▶ _Brief_
Please put every line of the entries below into a JSON list of strings, with one string per line and the blank lines left out.

Short-answer chart tasks:
Content starts

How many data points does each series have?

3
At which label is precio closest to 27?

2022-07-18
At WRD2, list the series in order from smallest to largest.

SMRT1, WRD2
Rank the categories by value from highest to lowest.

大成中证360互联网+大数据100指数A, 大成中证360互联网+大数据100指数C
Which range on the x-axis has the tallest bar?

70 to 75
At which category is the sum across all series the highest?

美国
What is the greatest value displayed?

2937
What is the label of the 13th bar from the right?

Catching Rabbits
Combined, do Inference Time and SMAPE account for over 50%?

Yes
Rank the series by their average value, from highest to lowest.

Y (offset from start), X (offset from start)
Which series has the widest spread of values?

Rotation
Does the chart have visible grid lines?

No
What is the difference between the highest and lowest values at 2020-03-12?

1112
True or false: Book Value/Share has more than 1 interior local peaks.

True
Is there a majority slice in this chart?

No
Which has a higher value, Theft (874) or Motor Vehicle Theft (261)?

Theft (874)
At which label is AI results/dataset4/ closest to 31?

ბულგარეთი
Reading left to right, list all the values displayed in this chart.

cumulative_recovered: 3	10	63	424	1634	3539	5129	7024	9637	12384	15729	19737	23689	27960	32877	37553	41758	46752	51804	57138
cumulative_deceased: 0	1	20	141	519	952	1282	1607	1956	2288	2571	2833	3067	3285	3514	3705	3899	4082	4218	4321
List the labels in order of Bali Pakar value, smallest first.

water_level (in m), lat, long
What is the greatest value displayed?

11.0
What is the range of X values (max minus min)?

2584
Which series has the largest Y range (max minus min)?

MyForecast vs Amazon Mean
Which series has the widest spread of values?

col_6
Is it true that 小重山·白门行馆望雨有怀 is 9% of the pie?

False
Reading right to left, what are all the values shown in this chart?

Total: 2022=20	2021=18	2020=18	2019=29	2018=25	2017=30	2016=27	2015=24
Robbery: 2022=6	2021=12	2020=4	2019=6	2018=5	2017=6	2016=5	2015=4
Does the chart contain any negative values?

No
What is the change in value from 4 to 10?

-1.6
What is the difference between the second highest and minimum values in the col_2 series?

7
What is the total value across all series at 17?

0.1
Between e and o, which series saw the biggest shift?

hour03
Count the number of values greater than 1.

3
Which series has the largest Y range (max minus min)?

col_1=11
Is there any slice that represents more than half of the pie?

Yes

Content ends

▶ _Solution to this exercise_
[
  "How many data points does each series have?",
  "3",
  "At which label is precio closest to 27?",
  "2022-07-18",
  "At WRD2, list the series in order from smallest to largest.",
  "SMRT1, WRD2",
  "Rank the categories by value from highest to lowest.",
  "大成中证360互联网+大数据100指数A, 大成中证360互联网+大数据100指数C",
  "Which range on the x-axis has the tallest bar?",
  "70 to 75",
  "At which category is the sum across all series the highest?",
  "美国",
  "What is the greatest value displayed?",
  "2937",
  "What is the label of the 13th bar from the right?",
  "Catching Rabbits",
  "Combined, do Inference Time and SMAPE account for over 50%?",
  "Yes",
  "Rank the series by their average value, from highest to lowest.",
  "Y (offset from start), X (offset from start)",
  "Which series has the widest spread of values?",
  "Rotation",
  "Does the chart have visible grid lines?",
  "No",
  "What is the difference between the highest and lowest values at 2020-03-12?",
  "1112",
  "True or false: Book Value/Share has more than 1 interior local peaks.",
  "True",
  "Is there a majority slice in this chart?",
  "No",
  "Which has a higher value, Theft (874) or Motor Vehicle Theft (261)?",
  "Theft (874)",
  "At which label is AI results/dataset4/ closest to 31?",
  "ბულგარეთი",
  "Reading left to right, list all the values displayed in this chart.",
  "cumulative_recovered: 3\t10\t63\t424\t1634\t3539\t5129\t7024\t9637\t12384\t15729\t19737\t23689\t27960\t32877\t37553\t41758\t46752\t51804\t57138",
  "cumulative_deceased: 0\t1\t20\t141\t519\t952\t1282\t1607\t1956\t2288\t2571\t2833\t3067\t3285\t3514\t3705\t3899\t4082\t4218\t4321",
  "List the labels in order of Bali Pakar value, smallest first.",
  "water_level (in m), lat, long",
  "What is the greatest value displayed?",
  "11.0",
  "What is the range of X values (max minus min)?",
  "2584",
  "Which series has the largest Y range (max minus min)?",
  "MyForecast vs Amazon Mean",
  "Which series has the widest spread of values?",
  "col_6",
  "Is it true that 小重山·白门行馆望雨有怀 is 9% of the pie?",
  "False",
  "Reading right to left, what are all the values shown in this chart?",
  "Total: 2022=20\t2021=18\t2020=18\t2019=29\t2018=25\t2017=30\t2016=27\t2015=24",
  "Robbery: 2022=6\t2021=12\t2020=4\t2019=6\t2018=5\t2017=6\t2016=5\t2015=4",
  "Does the chart contain any negative values?",
  "No",
  "What is the change in value from 4 to 10?",
  "-1.6",
  "What is the difference between the second highest and minimum values in the col_2 series?",
  "7",
  "What is the total value across all series at 17?",
  "0.1",
  "Between e and o, which series saw the biggest shift?",
  "hour03",
  "Count the number of values greater than 1.",
  "3",
  "Which series has the largest Y range (max minus min)?",
  "col_1=11",
  "Is there any slice that represents more than half of the pie?",
  "Yes"
]